Fly-Through Animation

The final part to be completed in Pix4D is to create an animation that flies through the orthomosaic. This can be done through the following steps:

• Click on 'rayCloud' on the left side underneath 'Map View'
• Click on the 'New Video Animation' button (the one that looks like a video camera) underneath the 'Create' tab
• This will bring up the 'Video Animation Trajectory Creation' screen; accept the default and click 'Next'
• This will bring up the 'Record Video Animation Trajectory Waypoints' screen; from here select the desired camera angle and orientation and click 'Record Trajectory Waypoint' and keep doing this until all desired waypoints have been added
• Click 'Next' to continue to 'Rendering Options'
• Select the desired length of time of the animation, give it a name, and click 'Finish'
• The animation can be played back and the duration/speed of the animation can be adjusted accordingly; when the animation is suitable, click 'Render' under the 'Video Rendering' section and save it to the appropriate folder 
• The animation for this project can be viewed in the 'Results/Discussion' section below

Results/Discussion

Figure 13: Final maps including hillshaded DSM (left)
and orthomosaic (right)

Pix4D created a DSM and an orthomosaic which could then be used in ArcMap for further analyses and map-making. Figure 13 features the DSM with hillshade on the left side while the orthomosaic is on the right.
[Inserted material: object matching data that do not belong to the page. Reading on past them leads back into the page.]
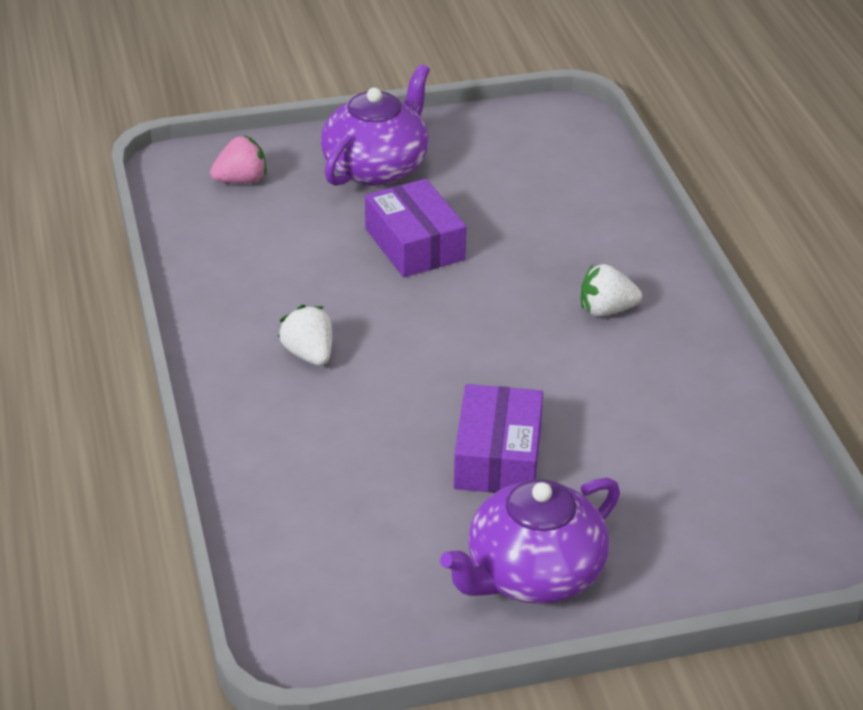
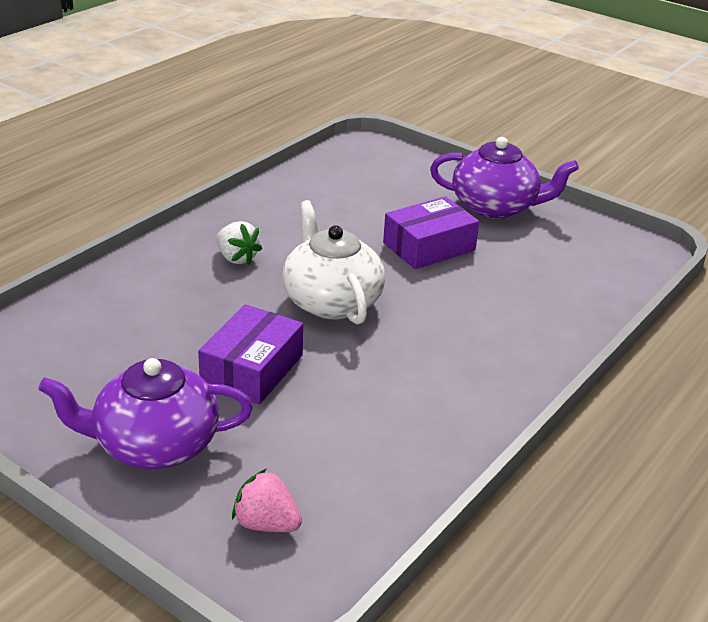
camera: 130 degrees left, 5 degrees down
(309, 354) = (442, 356): white strawberry -> none
(467, 333) = (331, 301): none -> white teapot

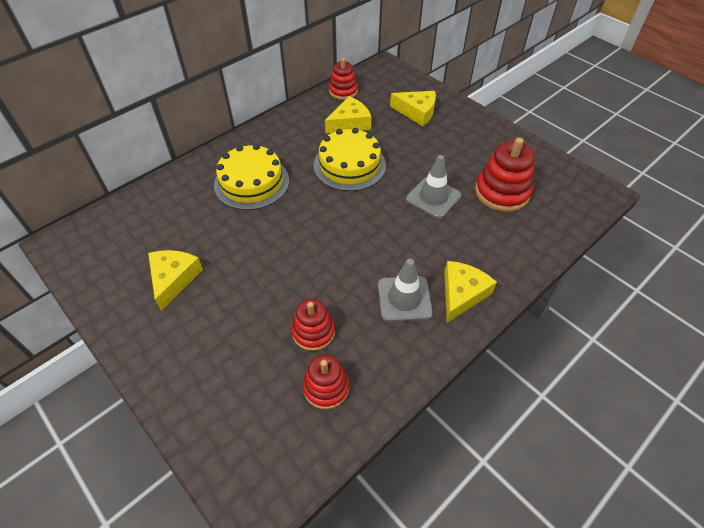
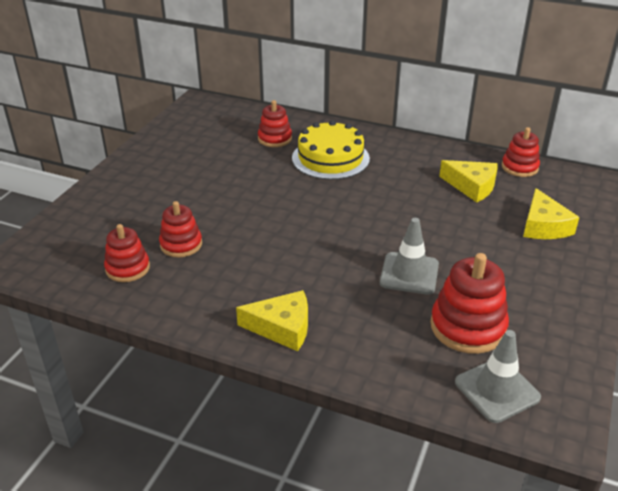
camera: 65 degrees right, 15 degrees down
(173, 279) = (195, 159): yellow cheese -> none
(188, 207) = (275, 139): none -> red stacking toy
(349, 165) = (406, 204): yellow cake -> none
(404, 299) = (251, 288): grey traffic cone -> grey traffic cone (497, 390)

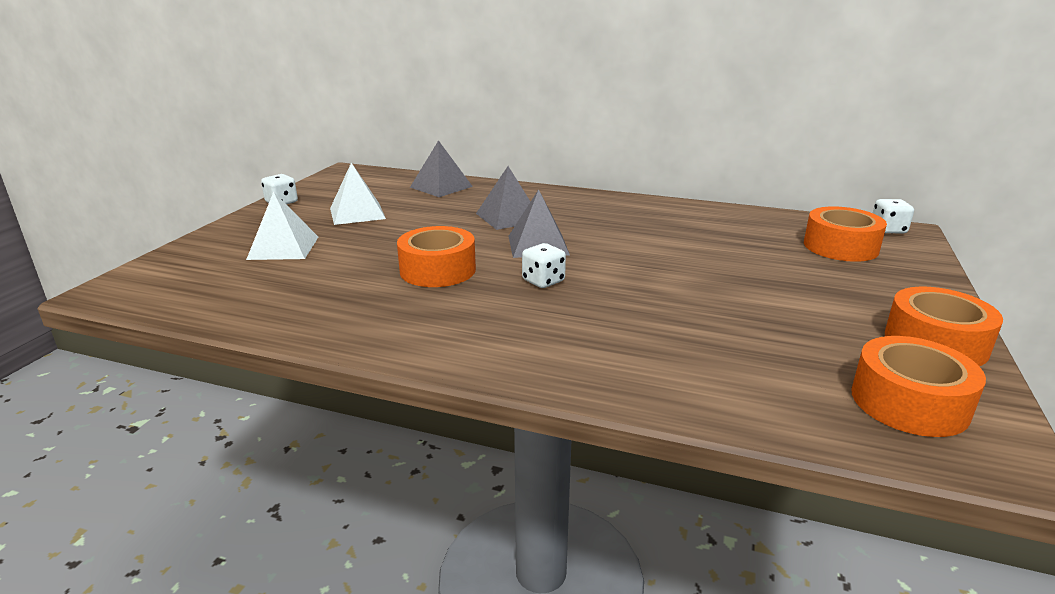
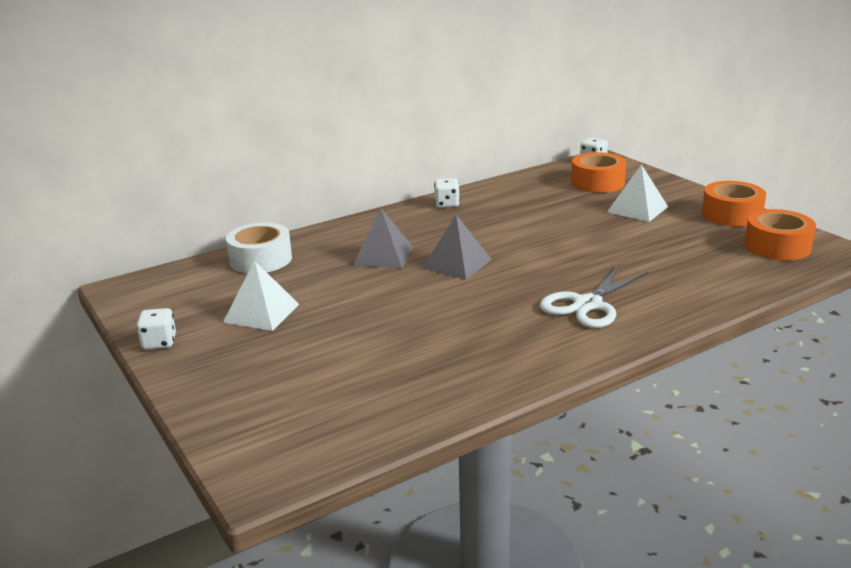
camera: 50 degrees left, 0 degrees up
(283, 248) = (292, 367): white pyramid -> white pyramid (637, 209)
(437, 270) = (447, 313): orange tape -> none
(441, 187) = (260, 259): grey pyramid -> white tape
(542, 325) = (588, 304): none -> white scissors
(543, 281) = (522, 282): white dice -> white dice (447, 204)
A hillshade was ran on the DSM, then given a diverging color symbology and set over the top of the DSM with a translucent effect of 35%. Green areas represent low shade while red areas represent high shade. When comparing these areas of extreme low to high shaded relief to the orthomosaic, many of them represent large piles of sand. In the orthomosaic, the grey/golden areas are the mine and the sand itself. A road running north/south on the right side of the image is clearly visible as it turns into the mine in two different places. A aqua blue body of water just barely appears on the northwestern edge of the 

image while a group of thick trees appears in the middle of the southern edge of the image and just barely on the east side of the image as well. 

 Here is the animation created in Pix4D of the processed Litchfield Flight data which shows the 3D imagery very well by capturing the image from multiple angles at different orientations.


Conclusion

Based simply off of this one activity, which just introduces students to the software without getting into "very advanced" territory, Pix4D seems like a pretty easy program to use and it runs and processes smoothly. All of the steps in setting up the project seem pretty straight forward, although if Dr. Hupy hadn't assisted students in a couple of sections with tips (such as changing the 'Raster DSM' 'Method' to 'Triangulation' in 'Processing Options') the project may not have gone as smoothly. If a user does get tripped up, the program offers many resources for assisting those who are in need of help along the way. I was surprised how easy it was to create the animation of the orthomosaic at the end of the project. Overall Pix4D seems like a good program to use for processing UAS imagery.